# [Document text]

>> Start

Posted By Jason Trujillo, Woodbury Financial, Thursday, October 9, 2014

A Business Growth Mantra: Take Big Actions; Make Little Mistakes

by Steve Parrish

Originally posted at Forbes.com 10/06/2014. Click here for original article.

“My life expectancy is 24 years. My money expectancy is about 15 years.” This is the opening line a new retiree makes to a financial advisor. The discussion, and a number of other financial dialogues between consumers and advisors, is showcased in this series of videos designed to encourage people to take action on their financial goals.

This past summer in Chicago, people were offered free taxi cab rides with an advisor during which they could essentially lay out their financial concerns while being driven to their requested destination. These video vignettes remind me of the popular Discovery Channel program “Cash Cab,” but in this case the test is financial honesty and the reward is useful financial advice.

Take Action
The challenge is not so much finding good advice; it’s acting on the advice given. Think about the individual who said he has a longer life expectancy than money expectancy. If he had taken that cab ride 10, 15 or 20 years ago, would there be a better match up today with his money and life expectancy? I’m guessing that “back when,” whether the advisor recommended he invest in 60 percent equities and 40 percent fixed securities, or vice versa, the resulting difference wouldn’t be all that big of an issue. As long as the individual had actually saved the recommended amount of money, his portfolio would be in far better shape than it is today.

I refer to this as the financial law of “little mistake, big mistake.” A person should consider which financial strategies entail the potential for a little mistake and which have the risk of being a big mistake.

Examples:
1. An advisor suggests that a parent buy a particular life insurance policy. It turns out that the suggested policy is more expensive than another product released a few months later. I suppose purchasing the policy qualifies as a little mistake. However, had the parent decided to wait to buy life insurance coverage at a later date—and in the meantime becomes uninsurable or passes away —now that’s a big mistake.
2. An individual has money available to invest in equities. She uses dollar cost averaging to spread her entry into the market over 12 monthly installments. If it turns out the stock market had huge growth during those months, it could be argued she made a mistake. Why? She would have received a higher return on her investment had she participated in the stock market all at once. In the scheme of things, however, that’s a minor error. In comparison, not investing at all during those months would be a bigger mistake.

>> End

Data items:
>> Start

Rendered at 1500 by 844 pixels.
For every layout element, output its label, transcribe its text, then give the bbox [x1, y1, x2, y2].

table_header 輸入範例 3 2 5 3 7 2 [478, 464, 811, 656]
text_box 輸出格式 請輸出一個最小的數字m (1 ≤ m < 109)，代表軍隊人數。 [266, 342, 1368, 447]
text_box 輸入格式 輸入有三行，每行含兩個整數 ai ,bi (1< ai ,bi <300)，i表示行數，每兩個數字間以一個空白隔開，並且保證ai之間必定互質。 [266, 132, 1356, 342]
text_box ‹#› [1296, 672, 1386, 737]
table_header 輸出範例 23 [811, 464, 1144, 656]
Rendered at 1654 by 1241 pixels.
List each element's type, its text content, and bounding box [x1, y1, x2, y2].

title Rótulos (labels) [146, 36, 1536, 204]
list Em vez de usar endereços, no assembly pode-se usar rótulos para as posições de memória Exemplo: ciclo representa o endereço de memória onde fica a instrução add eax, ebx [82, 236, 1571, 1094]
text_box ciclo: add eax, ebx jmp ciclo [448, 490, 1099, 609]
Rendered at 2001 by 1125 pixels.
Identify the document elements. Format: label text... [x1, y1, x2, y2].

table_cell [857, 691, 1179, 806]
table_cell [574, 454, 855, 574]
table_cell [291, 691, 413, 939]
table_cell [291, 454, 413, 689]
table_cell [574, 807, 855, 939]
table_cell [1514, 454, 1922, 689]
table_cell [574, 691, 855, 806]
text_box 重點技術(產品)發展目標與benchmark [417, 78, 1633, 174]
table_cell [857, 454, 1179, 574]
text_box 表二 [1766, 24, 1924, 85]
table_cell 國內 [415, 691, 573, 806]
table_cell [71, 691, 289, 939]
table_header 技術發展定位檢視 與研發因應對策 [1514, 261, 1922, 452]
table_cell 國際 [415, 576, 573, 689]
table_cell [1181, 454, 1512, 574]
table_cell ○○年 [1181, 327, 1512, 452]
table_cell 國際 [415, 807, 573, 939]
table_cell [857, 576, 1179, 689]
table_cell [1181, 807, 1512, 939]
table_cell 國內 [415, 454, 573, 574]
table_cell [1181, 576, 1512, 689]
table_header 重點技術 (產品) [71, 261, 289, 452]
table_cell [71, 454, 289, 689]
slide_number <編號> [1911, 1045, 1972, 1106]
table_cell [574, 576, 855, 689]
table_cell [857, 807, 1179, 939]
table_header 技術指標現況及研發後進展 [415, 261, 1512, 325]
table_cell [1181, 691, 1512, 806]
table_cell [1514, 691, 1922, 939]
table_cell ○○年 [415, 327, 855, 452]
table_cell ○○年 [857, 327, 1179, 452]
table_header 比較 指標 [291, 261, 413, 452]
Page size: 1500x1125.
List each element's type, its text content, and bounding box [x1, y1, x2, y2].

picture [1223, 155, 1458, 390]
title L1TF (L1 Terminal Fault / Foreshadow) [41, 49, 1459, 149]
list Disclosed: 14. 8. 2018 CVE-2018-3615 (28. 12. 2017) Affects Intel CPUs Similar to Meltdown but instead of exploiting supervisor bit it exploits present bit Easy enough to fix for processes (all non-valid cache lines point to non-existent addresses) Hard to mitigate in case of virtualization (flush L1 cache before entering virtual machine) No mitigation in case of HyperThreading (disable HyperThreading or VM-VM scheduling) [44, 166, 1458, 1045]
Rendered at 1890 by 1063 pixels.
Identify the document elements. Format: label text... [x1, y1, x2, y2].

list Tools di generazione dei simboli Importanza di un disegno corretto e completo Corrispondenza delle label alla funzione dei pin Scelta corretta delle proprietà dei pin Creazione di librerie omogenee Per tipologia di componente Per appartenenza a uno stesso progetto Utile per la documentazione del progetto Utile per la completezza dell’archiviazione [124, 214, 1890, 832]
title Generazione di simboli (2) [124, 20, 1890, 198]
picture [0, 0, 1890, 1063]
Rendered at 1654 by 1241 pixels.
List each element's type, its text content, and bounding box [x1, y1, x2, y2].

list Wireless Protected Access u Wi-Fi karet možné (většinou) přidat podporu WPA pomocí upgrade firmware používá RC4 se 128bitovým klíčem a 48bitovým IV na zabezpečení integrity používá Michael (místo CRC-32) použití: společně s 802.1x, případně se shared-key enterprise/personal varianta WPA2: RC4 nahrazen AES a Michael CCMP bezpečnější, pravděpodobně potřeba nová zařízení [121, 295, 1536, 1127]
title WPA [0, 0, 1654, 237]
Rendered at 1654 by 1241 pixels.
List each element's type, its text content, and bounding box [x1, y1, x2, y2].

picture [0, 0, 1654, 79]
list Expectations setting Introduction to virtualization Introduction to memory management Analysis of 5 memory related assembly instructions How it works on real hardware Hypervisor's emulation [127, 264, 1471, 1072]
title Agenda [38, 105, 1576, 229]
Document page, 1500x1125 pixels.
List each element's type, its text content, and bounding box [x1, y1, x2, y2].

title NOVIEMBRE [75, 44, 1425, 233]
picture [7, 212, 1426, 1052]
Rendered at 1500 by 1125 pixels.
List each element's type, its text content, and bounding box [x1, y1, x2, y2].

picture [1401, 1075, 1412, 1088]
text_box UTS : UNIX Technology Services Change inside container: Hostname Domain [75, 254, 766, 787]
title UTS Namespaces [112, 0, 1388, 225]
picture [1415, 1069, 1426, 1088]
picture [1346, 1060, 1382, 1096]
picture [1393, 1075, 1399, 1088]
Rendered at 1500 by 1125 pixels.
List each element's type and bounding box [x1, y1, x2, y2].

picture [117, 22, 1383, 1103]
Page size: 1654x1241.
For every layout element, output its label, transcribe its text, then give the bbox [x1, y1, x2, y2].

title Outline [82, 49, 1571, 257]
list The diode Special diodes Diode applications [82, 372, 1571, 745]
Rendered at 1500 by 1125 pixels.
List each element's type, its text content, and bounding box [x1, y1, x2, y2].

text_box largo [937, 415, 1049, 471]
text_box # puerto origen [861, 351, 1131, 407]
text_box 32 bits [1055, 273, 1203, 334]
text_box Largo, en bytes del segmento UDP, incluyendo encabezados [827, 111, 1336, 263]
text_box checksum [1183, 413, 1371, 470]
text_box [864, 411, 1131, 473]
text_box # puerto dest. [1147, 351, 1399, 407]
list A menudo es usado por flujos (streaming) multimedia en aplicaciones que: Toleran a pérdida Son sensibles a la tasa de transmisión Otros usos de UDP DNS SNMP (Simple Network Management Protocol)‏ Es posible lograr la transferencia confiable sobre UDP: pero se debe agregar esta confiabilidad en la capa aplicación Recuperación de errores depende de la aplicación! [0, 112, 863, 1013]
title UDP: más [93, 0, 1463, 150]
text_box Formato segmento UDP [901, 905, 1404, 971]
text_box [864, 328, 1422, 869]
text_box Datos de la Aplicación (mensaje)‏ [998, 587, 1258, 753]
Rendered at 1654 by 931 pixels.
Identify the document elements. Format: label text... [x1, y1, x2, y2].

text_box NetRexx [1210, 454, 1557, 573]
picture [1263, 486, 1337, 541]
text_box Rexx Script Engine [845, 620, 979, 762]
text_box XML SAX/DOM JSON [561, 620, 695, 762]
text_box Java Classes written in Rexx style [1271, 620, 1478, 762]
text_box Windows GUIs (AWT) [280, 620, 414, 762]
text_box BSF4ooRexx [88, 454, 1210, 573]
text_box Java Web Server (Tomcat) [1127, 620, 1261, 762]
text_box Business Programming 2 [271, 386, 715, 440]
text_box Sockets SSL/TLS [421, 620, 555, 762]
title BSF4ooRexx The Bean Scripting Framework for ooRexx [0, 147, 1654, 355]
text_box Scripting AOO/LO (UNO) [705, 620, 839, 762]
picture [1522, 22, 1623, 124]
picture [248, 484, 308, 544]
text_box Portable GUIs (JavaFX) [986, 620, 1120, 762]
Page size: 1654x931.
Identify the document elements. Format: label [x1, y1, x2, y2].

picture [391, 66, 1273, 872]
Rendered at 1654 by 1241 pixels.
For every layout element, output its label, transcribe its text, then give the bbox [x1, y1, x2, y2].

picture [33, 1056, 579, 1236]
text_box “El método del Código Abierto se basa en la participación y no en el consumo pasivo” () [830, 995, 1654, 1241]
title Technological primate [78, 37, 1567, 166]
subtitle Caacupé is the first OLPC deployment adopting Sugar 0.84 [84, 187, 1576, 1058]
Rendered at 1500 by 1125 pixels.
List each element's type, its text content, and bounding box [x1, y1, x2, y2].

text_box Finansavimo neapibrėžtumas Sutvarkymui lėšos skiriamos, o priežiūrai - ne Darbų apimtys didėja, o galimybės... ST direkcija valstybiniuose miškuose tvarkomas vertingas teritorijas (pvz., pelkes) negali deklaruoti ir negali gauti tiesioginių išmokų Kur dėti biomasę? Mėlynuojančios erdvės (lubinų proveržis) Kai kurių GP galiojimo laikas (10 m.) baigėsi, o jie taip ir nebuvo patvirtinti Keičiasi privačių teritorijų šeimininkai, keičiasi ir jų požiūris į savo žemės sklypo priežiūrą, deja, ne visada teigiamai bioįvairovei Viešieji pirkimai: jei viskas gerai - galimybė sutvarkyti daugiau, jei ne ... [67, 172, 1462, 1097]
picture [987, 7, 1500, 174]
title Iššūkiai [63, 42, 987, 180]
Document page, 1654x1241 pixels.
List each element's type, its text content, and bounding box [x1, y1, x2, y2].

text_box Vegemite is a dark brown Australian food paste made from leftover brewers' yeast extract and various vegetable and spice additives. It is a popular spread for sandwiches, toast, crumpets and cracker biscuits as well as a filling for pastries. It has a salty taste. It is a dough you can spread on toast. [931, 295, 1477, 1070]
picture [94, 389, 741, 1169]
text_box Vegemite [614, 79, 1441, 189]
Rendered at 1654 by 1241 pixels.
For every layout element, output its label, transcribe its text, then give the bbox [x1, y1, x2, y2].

>> End

# [Goal]
Rewrite the passage of the financial advice article starting at "Originally posted at" and ending at "useful financial advice.", putting "financial planner" in place of "financial advisor". These rows have no connection to the text.

# [Result below]
Originally posted at Forbes.com 10/06/2014. Click here for original article.

“My life expectancy is 24 years. My money expectancy is about 15 years.” This is the opening line a new retiree makes to a financial planner. The discussion, and a number of other financial dialogues between consumers and advisors, is showcased in this series of videos designed to encourage people to take action on their financial goals.

This past summer in Chicago, people were offered free taxi cab rides with an advisor during which they could essentially lay out their financial concerns while being driven to their requested destination. These video vignettes remind me of the popular Discovery Channel program “Cash Cab,” but in this case the test is financial honesty and the reward is useful financial advice.